Tuesday, March 11, 2014




Luciano Maggiore - Onagro

Gunnar Lettow/Gregory Büttner - Flakes

Amptext - Seeds of Erasure

This trio of 3" releases from 1000füssler arrived together and, though doubtless not intended this way, their relative (by no means great) self-similarity makes it difficult not to hear them as a kind of a suite, and an excellent one at that, all three being very enjoyable.

Maggiore's "Onagro" consists of six brief pieces comprised of field recordings, though sounding more like amplifications inside a burning Cd player, all delicate crackles, sometimes with regular iterations as of some mechanical revolutions, but also sounding as though embedded in a wider atmosphere, a haze of just discernible noises in the background. Wonderful stereophony in play here; situating one's ears between speakers is a giddy joy.

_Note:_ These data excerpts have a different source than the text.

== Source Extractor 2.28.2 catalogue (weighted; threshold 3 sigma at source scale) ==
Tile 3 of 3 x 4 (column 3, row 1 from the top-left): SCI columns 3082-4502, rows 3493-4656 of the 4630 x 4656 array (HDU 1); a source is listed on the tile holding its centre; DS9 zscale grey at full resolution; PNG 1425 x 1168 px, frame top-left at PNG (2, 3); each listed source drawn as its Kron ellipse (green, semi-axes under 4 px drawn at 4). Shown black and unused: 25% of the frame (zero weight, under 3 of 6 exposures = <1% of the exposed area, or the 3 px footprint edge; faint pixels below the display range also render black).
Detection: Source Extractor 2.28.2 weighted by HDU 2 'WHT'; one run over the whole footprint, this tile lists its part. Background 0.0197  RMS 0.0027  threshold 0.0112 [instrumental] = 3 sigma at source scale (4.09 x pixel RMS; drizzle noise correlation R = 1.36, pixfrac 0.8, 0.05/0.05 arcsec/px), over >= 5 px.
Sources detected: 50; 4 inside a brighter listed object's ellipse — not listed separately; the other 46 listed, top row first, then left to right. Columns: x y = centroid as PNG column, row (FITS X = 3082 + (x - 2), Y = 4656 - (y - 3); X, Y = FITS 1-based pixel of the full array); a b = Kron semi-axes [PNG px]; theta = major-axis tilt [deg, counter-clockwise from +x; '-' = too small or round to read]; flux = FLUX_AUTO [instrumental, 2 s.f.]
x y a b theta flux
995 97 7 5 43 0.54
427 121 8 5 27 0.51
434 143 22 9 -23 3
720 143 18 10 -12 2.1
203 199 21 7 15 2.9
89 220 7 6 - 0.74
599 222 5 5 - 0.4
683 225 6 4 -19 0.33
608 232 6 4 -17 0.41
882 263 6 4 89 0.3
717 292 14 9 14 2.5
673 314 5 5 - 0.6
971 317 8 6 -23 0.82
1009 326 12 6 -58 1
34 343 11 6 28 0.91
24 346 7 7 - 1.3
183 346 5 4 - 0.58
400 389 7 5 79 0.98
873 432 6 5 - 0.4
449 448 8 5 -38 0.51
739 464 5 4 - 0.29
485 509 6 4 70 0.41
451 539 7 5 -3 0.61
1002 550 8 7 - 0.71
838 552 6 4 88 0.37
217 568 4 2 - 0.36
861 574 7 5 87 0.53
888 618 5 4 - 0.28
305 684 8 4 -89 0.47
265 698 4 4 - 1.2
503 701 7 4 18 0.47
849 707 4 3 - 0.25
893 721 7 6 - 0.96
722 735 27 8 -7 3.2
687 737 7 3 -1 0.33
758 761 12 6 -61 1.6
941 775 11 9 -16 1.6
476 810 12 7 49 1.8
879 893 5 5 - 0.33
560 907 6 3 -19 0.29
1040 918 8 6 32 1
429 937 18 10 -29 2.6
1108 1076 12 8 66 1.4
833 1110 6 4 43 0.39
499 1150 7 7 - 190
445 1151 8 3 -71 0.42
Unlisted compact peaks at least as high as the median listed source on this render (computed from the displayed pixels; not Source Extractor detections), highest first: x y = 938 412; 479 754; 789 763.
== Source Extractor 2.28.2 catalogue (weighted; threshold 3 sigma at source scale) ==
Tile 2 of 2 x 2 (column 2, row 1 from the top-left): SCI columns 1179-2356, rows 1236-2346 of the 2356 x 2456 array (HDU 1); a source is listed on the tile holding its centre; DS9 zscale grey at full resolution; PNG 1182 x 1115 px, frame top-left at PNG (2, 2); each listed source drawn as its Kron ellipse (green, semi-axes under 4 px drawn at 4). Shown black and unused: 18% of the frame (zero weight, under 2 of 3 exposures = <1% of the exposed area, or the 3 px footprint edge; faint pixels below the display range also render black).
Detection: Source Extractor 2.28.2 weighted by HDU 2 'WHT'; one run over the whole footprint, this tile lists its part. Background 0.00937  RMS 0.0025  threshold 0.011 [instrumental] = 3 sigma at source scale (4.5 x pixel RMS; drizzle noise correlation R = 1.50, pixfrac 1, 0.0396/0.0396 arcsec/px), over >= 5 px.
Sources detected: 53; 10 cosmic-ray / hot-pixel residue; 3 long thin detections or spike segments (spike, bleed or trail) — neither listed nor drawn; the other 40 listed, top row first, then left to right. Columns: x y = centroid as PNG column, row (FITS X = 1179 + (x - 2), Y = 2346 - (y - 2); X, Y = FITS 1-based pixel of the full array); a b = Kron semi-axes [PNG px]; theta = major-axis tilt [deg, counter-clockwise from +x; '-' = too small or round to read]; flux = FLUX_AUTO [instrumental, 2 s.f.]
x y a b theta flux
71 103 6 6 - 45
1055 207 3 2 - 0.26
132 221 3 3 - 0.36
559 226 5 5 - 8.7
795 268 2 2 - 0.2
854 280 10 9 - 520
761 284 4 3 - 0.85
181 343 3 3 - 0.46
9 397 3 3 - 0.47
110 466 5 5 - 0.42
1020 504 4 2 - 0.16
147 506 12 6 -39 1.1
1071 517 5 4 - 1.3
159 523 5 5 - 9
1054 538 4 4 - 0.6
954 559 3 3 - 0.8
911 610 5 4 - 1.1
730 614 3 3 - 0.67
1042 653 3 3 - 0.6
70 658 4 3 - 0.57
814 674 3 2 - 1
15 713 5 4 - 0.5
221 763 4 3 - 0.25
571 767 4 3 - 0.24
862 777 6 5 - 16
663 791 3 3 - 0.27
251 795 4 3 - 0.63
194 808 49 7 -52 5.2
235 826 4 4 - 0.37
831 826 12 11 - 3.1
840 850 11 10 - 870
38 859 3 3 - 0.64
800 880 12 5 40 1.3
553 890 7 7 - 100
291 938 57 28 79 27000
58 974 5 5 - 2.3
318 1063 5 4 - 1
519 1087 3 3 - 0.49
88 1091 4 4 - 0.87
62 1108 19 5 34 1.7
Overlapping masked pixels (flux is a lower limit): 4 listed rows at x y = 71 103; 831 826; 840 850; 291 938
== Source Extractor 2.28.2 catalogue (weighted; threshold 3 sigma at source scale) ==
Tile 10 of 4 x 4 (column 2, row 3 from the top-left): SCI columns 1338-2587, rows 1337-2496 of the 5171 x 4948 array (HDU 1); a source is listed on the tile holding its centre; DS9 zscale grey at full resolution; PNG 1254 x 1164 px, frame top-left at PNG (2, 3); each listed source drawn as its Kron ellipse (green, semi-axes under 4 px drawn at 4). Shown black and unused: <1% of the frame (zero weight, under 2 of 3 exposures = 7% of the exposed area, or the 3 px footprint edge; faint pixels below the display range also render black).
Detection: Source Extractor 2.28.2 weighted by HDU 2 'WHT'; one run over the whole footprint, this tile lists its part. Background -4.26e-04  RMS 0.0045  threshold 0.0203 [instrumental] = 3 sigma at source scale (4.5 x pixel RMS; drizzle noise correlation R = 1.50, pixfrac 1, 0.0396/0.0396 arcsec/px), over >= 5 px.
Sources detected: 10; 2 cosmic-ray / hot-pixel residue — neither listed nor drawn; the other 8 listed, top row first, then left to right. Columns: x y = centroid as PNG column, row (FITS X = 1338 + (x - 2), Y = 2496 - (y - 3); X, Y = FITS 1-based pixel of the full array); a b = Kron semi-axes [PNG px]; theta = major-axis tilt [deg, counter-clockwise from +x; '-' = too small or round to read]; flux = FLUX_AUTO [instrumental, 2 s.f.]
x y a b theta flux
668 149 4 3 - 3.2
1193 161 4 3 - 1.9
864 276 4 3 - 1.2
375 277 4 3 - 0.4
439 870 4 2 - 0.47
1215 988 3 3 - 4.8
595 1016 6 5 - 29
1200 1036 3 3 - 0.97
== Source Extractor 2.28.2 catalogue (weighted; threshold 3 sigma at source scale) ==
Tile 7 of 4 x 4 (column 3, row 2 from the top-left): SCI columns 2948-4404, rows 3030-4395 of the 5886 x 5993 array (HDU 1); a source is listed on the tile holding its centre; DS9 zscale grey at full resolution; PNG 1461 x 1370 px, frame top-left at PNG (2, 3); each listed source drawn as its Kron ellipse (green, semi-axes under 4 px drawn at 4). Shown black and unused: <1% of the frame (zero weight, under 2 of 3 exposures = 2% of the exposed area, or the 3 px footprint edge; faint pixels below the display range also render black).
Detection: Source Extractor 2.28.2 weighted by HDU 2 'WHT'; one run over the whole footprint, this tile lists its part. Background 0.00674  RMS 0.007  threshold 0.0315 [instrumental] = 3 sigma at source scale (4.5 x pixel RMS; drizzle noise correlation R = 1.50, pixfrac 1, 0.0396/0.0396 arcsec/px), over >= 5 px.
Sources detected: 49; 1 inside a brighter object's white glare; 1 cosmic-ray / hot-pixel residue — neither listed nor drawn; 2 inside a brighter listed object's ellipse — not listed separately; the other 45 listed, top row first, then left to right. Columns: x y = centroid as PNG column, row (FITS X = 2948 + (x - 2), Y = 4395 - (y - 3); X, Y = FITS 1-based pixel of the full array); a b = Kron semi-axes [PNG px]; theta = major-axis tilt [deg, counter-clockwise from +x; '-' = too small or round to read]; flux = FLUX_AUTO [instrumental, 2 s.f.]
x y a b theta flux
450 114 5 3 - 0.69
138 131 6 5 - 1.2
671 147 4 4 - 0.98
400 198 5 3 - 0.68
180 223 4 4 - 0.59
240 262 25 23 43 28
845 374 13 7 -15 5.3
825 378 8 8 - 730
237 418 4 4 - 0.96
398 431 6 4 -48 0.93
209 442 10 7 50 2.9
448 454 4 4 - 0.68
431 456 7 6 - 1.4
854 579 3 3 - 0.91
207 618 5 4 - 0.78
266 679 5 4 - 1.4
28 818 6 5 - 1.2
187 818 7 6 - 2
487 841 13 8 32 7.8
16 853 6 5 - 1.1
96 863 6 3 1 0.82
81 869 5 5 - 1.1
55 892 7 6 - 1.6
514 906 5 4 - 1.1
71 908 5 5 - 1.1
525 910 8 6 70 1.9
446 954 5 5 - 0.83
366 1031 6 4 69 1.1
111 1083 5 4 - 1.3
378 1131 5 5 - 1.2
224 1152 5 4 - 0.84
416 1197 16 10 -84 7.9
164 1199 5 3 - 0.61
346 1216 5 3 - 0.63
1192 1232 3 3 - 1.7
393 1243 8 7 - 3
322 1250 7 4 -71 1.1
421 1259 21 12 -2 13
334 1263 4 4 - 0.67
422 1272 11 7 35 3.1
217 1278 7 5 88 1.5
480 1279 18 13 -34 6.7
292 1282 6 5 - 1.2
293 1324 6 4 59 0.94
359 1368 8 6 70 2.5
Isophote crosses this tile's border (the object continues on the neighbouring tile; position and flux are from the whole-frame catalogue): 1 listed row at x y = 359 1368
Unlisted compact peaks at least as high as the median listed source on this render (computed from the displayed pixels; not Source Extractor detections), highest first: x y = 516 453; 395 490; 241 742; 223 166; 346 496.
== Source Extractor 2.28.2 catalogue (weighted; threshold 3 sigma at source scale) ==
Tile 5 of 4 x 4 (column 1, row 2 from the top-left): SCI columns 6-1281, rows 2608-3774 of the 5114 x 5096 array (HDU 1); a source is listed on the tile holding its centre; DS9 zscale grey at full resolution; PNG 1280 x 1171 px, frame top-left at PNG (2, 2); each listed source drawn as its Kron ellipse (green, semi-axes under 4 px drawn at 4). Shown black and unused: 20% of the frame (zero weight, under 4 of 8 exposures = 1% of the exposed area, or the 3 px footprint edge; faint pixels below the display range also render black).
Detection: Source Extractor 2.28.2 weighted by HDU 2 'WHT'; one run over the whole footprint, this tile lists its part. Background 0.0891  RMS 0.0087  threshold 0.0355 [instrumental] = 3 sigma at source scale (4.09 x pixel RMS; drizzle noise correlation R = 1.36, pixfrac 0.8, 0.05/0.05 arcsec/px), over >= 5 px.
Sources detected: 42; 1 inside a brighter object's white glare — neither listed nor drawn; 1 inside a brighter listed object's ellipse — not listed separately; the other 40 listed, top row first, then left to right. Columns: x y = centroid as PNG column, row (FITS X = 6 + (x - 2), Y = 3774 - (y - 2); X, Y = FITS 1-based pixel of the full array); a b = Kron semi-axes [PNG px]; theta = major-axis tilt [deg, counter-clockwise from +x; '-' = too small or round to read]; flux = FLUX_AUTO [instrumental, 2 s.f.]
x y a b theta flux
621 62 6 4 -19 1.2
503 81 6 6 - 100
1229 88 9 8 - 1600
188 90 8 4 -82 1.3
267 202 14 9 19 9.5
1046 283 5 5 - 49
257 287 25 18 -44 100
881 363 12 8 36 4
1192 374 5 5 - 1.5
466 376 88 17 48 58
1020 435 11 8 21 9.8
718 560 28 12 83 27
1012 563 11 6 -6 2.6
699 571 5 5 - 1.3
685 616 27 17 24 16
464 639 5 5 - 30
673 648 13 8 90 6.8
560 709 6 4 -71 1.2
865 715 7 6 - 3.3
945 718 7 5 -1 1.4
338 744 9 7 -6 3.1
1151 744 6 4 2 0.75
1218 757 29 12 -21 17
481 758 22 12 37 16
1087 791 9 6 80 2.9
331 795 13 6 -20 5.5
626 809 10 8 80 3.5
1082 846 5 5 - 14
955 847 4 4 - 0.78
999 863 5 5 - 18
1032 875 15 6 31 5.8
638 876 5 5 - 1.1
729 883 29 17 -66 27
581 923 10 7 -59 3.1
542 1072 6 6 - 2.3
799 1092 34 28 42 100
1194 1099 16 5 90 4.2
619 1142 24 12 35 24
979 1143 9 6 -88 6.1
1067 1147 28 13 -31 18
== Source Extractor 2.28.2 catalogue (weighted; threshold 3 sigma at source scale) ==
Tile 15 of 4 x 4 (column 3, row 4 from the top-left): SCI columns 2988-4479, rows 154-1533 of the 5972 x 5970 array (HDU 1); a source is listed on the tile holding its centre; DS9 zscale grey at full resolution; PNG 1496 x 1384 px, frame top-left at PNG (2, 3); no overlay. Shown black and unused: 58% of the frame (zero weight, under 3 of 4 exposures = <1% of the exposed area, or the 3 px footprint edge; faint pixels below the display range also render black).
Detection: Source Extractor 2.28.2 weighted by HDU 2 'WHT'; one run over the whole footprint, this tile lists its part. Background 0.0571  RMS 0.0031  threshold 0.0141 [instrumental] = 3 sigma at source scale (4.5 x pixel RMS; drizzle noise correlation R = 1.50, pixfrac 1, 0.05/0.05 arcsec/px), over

The sounds vary in timbre--lower knocking ones, hollow ping-pongy ones--but the activity level is similar, active but very natural sounding, as some highly mic'd goings on in a garden, though perhaps an artificial one. Fascinating, capable of being listened to over and over.

"Flakes", two tracks from Lettow and Büttner, almost seems like a fuller, denser variation on "Onagro", although entirely unrelated. Fashioned with multiple objects and instruments, including fans, the listener is once more plunged into a quite palpable sound-world, a-boil with movement, one's ears caroming inside a more closed area, the noises a bit more oppressive. Growls, thrums, deep ratcheting--a general sense of darkness prevails, especially in the first cut, "Greyish". The other, "Ocher", is just barely lighter, airier, still twittering with all sorts of vaguely malevolent creatures. Rough and tumble, as harsh as need be, brooding and altogether fine.

Amptext is cellist Gary Rouzer's affair and this imaginary suite full circle, quite beautifully. He also uses a set of fans (air conditioner variety) for the first piece, recorded and set through a complicated series of transformations, including a final recording of four other recordings played at staggered start times. However arrived at, the result is pretty stunning, an expanse of hisses, wheezes, squeaks, rumbles and the odd roar that's totally enveloping, somehow evoking the natural world and its fauna. The title cut involves placing two unrelated pieces side by side and then "erasing sections to expose any narrative flow that might be hidden". I like that idea...The cello is more prominent here (I think it appears on the first piece, unless there are some cello-like fans) heard against an abstract slate of rubbings and soft abrasions, emerging and disappearing. Another excellent work.

Had I to choose, the Amptext would be my pick, but each is very fine. Why not collect the set?